Tuesday, March 9, 2010

X-Men Forever Vol.1: Picking Up Where We Left Off




My first X-Men comic was Uncanny #168, which introduced me to proxy girlfriend Kitty Pryde, the sublime art of Paul Smith, and the distinctive writing of Chris Claremont. I liked it, but didn't become a regular reader until the following year's release of the classic reprint/alternate ending special Phoenix: The Untold Story, coupled with a fantastic "Marvel heroes in the Hyborian Age" two-parter in the regular series. I bought Uncanny more or less continuously for the rest of the decade, marking it as the first title I collected devoutly over a long period of time. I loved the richness of the mutant world, the complexity of the characters and their relationships, and the sheer weight of it all. Between the strained history and rampant verbiage, Uncanny was a meaty read, and usually graced with the finest artists besides. Back when I still had to scrape up pocket change for each comic I bought, it was a no-brainer purchase.

Claremont was prone toward the long view, and began an enormous über-arc around #200 that ran, and ran, and ran for eighty issues and endless tie-ins until 1991. My patience wore out shy of the halfway point, but the departure of the disagreeable Marc Silvestri in favor of the ascendant Jim Lee and upward story momentum won me back. When a second adjectiveless X-Men series launched by that team, I bought a rare two copies (the first week of release plus the later high end edition) to do my part to get the debut's sales in the neighborhood of eight million copies. Although the arc in the first three issues did nothing for me, the previous two years worth of work earned the creative team a lot of leeway under my good graces. It was troubling then that after ongoing conflict with editor Bob Harras, Claremont left his babies after sixteen years of guidance in the hands of artists-turned-dilettante-writers and company hacks. I stuck it out until 1993 on the uneven Uncanny, abandoned the consistently terrible new X-Men a few months prior, but broadly dumped the X-titles and became a mutie hater after retarded crossover The X-Cutioner's Song. Aside from occasional and very brief backsliding dalliances, I've been x-free for nearly twenty years.

You may fail to see the relevance of my sharing my personal reading habits at length, but all will become clear. You see, for me and a good many other fans, Chris Claremont simply was the X-Men. Though he toyed with us by working on some peripheral books, and misguidedly tried to ape edgy British writers on an ill-fated return to Uncanny, Claremont remained the heart and hope of the franchise for us old school types. Finally, in a stroke of genius, Marvel greenlit an ongoing series set in a parallel continuity where Claremont could pick up exactly where he left off with X-Men #3 and go from there. Of course, Claremont had told plenty of people what his original plans were over the years, assuming he would never get the chance to tell his tales. Thus, we have X-Men Forever, in which Claremont mingles those plans that previously hadn't born fruit with new twists.
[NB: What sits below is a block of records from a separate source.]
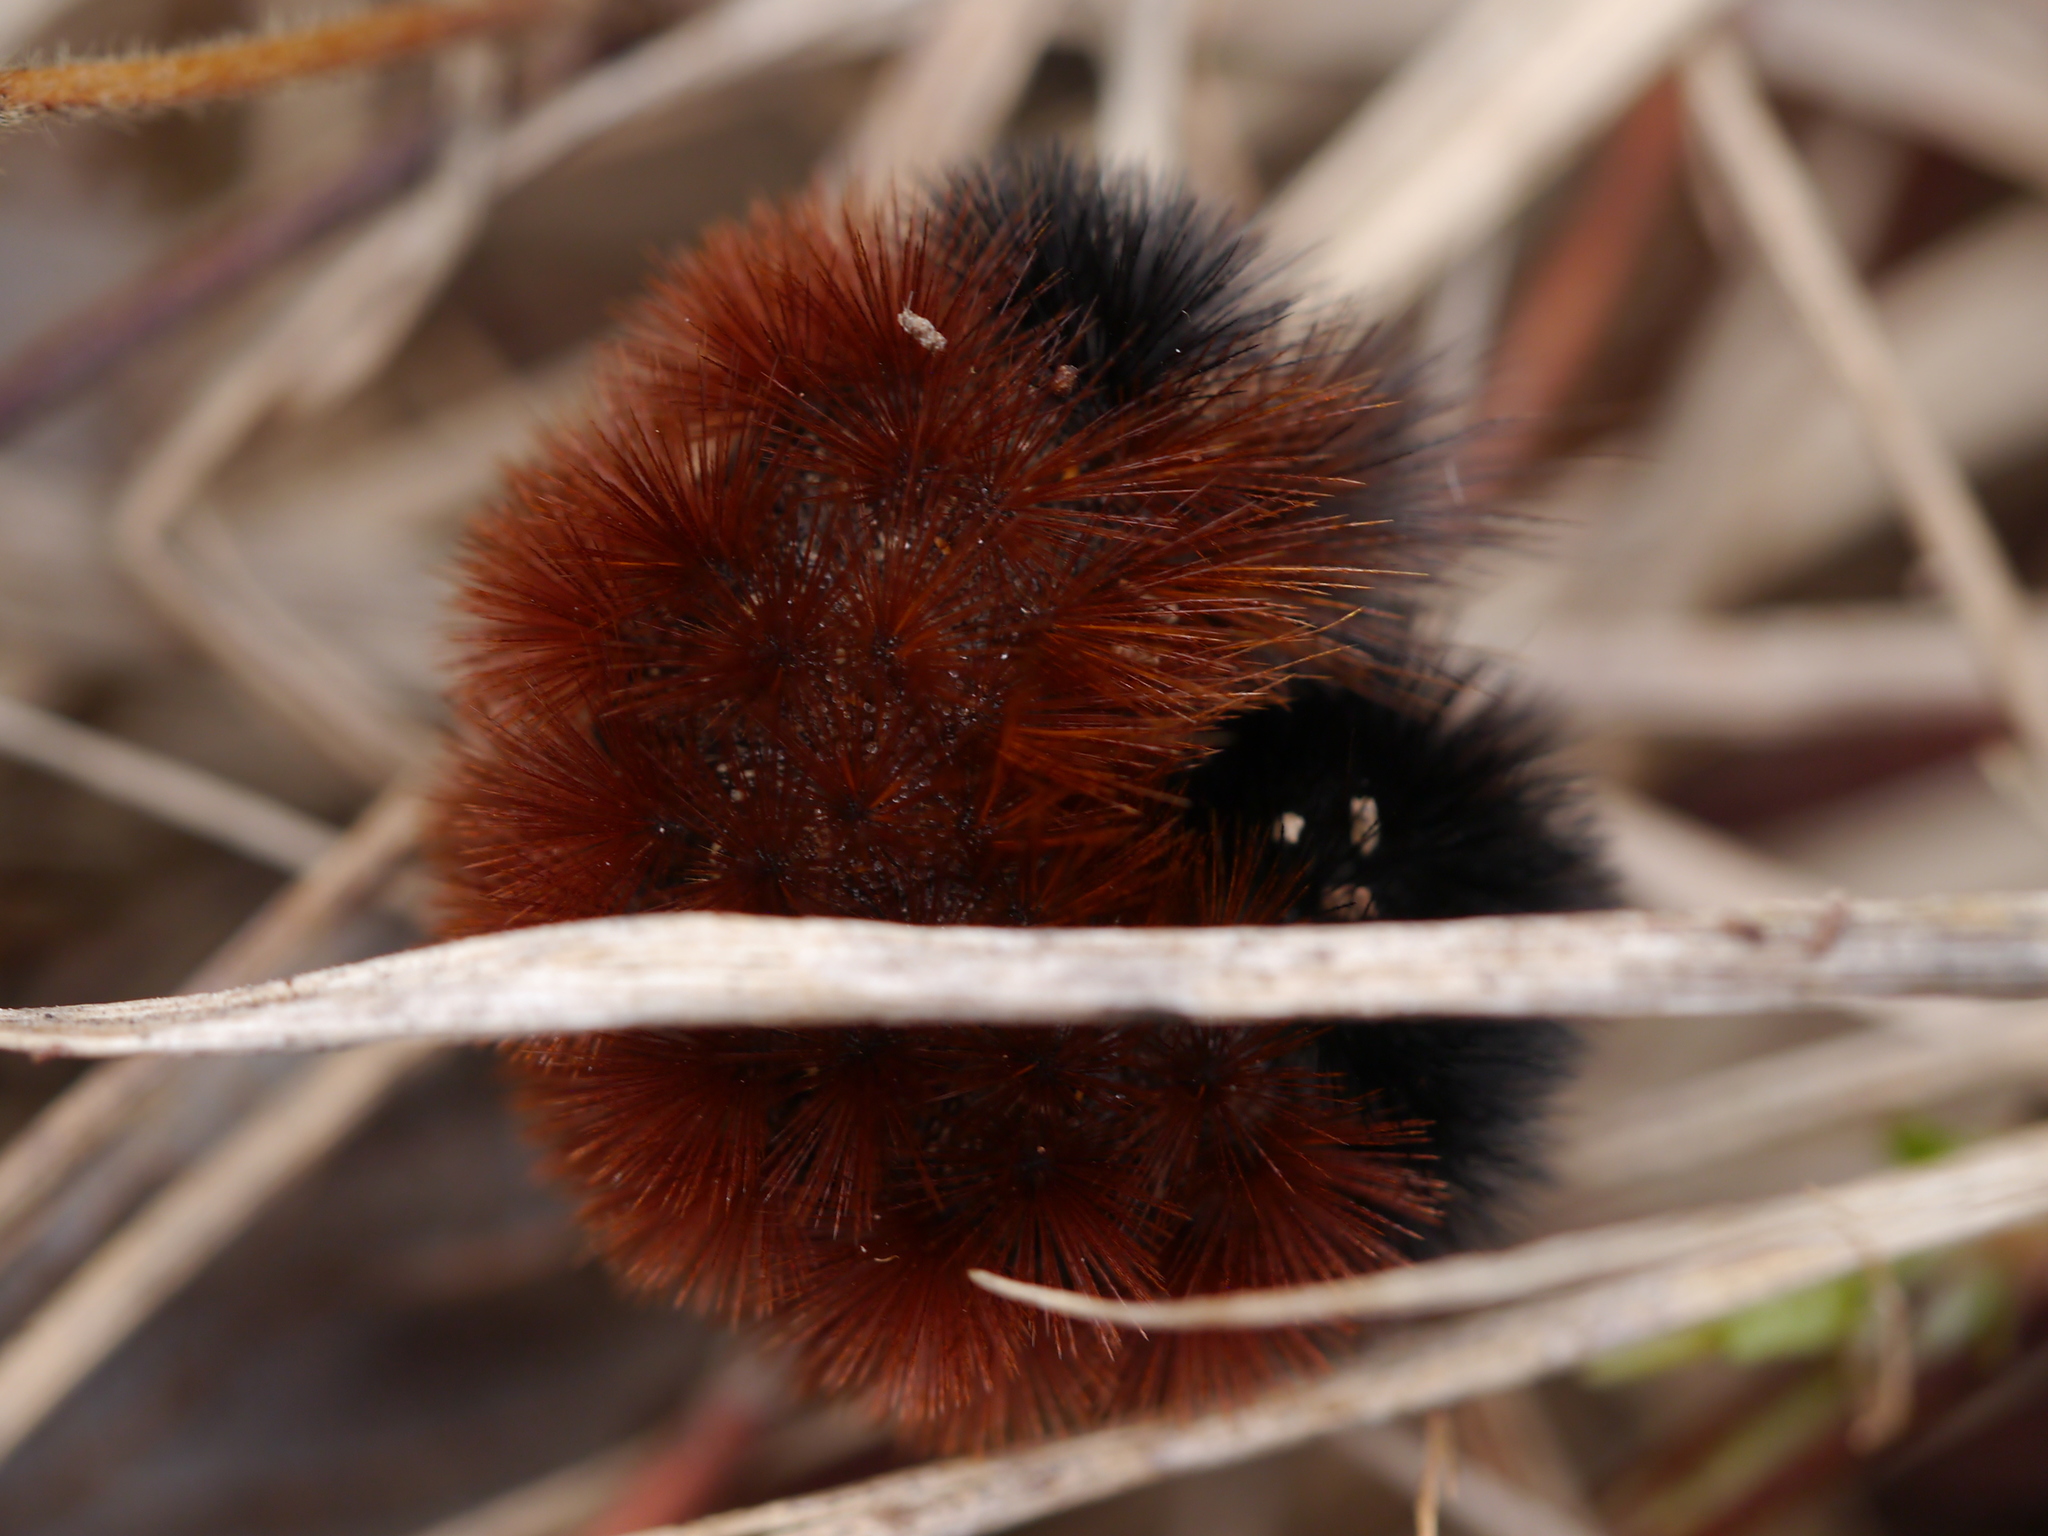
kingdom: Animalia
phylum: Arthropoda
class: Insecta
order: Lepidoptera
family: Erebidae
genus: Pyrrharctia
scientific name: Pyrrharctia isabella
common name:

It was important for you to know all this, because this book is in no way intended for the uninitiated. Claremont does an alright job reminding everyone which stories were in development in 1991, but I can't imagine anyone without a prior emotional investment giving a good goddamn. The entire first issue is exposition, plus a left-field love affair between Wolverine and Jean Grey that exists because fans have long wanted it and it flies in the face of the domesticated Jean & Scott as married couple conceived after Claremont left. The first issue even ends on an awkward cliffhanger that leaves the major reveal for a few pages into the follow-up. The pace also picks up here, with hints of nasty developments and reminders that things vaguely touched upon nineteen years ago would now be thoroughly employed. You definitely get the sense of a long delayed "new world order" to the title, but again, you'd have to have been there the first time for any of it to matter.

The third issue gets deep enough into an ongoing conspiracy and "WTF?" moments that the tale finally kicks in at a more objective level. The fourth is problematic, as a tendency toward "off" characterization on Claremont's on terms really starts to nag. There's a lot of silliness (who didn't hate Jean's awful '90s costume, but to try out a new one in the midst of this chaos, and an unflattering one besides...) and telling-instead-of-showing, all of it amusingly heavy-handed verging on camp. The fifth and final issue in this collection teases a line-up changes that never occurs, complete with more new poorly designed outfits to not look forward to. As one would expect from Claremont, virtually nothing gets resolved, and instead a whole kettle of new revelations and complications closes out the volume.

X-Men Forever is a nostalgia exercise that tries so desperately to be bold and shocking, you want to pat its eager head and give it a hug and/or Ritalin. Everyone is trying so hard, especially '90s John Byrne acolyte Tom Grummett with his period flare for feathering, they at least deserve an "e" for effort. It's a hot mess if you missed this kind of storytelling from back in the day, and likely perplexing to anyone else.